Il y a des expressions qui finissent par me filer des boutons de rougeur, par exemple : la gestion de la relève, la planification des carrières, la gestion des compétences et le talent management. Après avoir promus ces approches ressources humaines au top de l’excellence en la matière, je finis par me demander si un regard d’ironique tendresse serait à mettre à l’ordre du jour de l’agenda de notre métier RH.
La gestion de la relève et la planification des carrières sont particulièrement chahutées.
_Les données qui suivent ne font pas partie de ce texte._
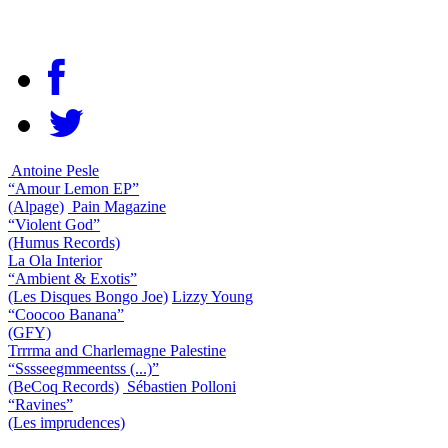
Antoine Pesle
“Amour Lemon EP”
(Alpage)
Pain Magazine
“Violent God”
(Humus Records)
La Ola Interior
“Ambient & Exotis”
(Les Disques Bongo Joe)
Lizzy Young
“Coocoo Banana”
(GFY)
Trrrma and Charlemagne Palestine
“Sssseegmmeentss (...)”
(BeCoq Records)
Sébastien Polloni
“Ravines”
(Les imprudences)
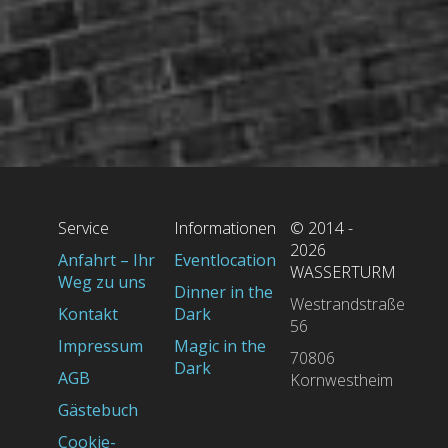
Service
Informationen
© 2014 -
2026
Anfahrt – Ihr
Eventlocation
WASSERTURM
Weg zu uns
Dinner in the
Westrandstraße
Kontakt
Dark
56
Impressum
Magic in the
70806
Dark
AGB
Kornwestheim
Gästebuch
Cookie-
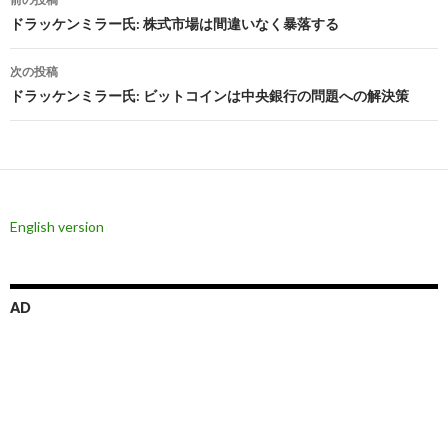
稿
ドラッケンミラー氏: 株式市場は間違いなく暴落する
ナ
次の投稿
ビ
ドラッケンミラー氏: ビットコインは中央銀行の問題への解決策
ゲ
ー
シ
English version
ョ
ン
AD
Les organigrammes des entreprises étant en défibrillation constante, du fait d’une absence de visibilité sur l’environnement économique, la planification à moyen et à long terme s’inscrit aux abonnés absents.
Imaginez un responsable RH pour la Suisse romande qui sillonnerait toutes les succursales d’un groupe afin d’établir l’organigramme dynamique de la région. Chaque case de l’organigramme des cadres devant comporter, de manière codée, la projection potentielle de carrière de l’individu. Une flèche horizontale pour un éventuel transfert dans une responsabilité transversale de même niveau. Traduction : une carrière en plateau descendant est programmée. Une flèche tournée vers le haut. Numéro 3 accolé au dessin : pourrait remplacer la personne ad intérim, en cas de passage sous un trame du titulaire. Numéro 2 : potentiel possible. Numéro 1, potentiel réel. D, comme « désigné » : relève clairement identifiée.
Aucune indication derrière la case, sûrement un problème à éventuellement régler.
Résultats : de très belles discussions avec les responsables de division et avec les chefs des succursales, puis le bébé de ces rencontres est accouché sous la forme d’un grand classeur annuel répertoriant la relève de plus de 500 cadres. Fier, le RH, envoie le classeur à la direction générale. Observation personnelle sur plusieurs années : moins de 10 pour cent des décisions de désignation à un poste – clé provenaient de la planification se trouvant dans le fameux classeur !
Au feu les classeurs et le RH, au milieu !
La carrière est une chance qui se prépare aussi bien à l’interne qu’à l’externe de l’entreprise. La préparation relève d’une responsabilité personnelle. Chaque cadre doit prendre son destin professionnel en mains en se considérant comme une entreprise en soi, au sein d’une grande entreprise. Certes, la grande entreprise doit créer des conditions favorables pour aider la personne qui s’aide elle-même. Visualisez un cadre dans un ascenseur. Il ne devrait pas poser ses valises sur le fond de l’habitacle. Il monte certes vers un étage, mais il porte aussi ses valises. Si je porte mon avenir professionnel au bout de mes bras, si je me prends en charge, alors j’aurai, peut-être, sûrement, la chance de prendre opportunément un lift pour l’étage inattendu.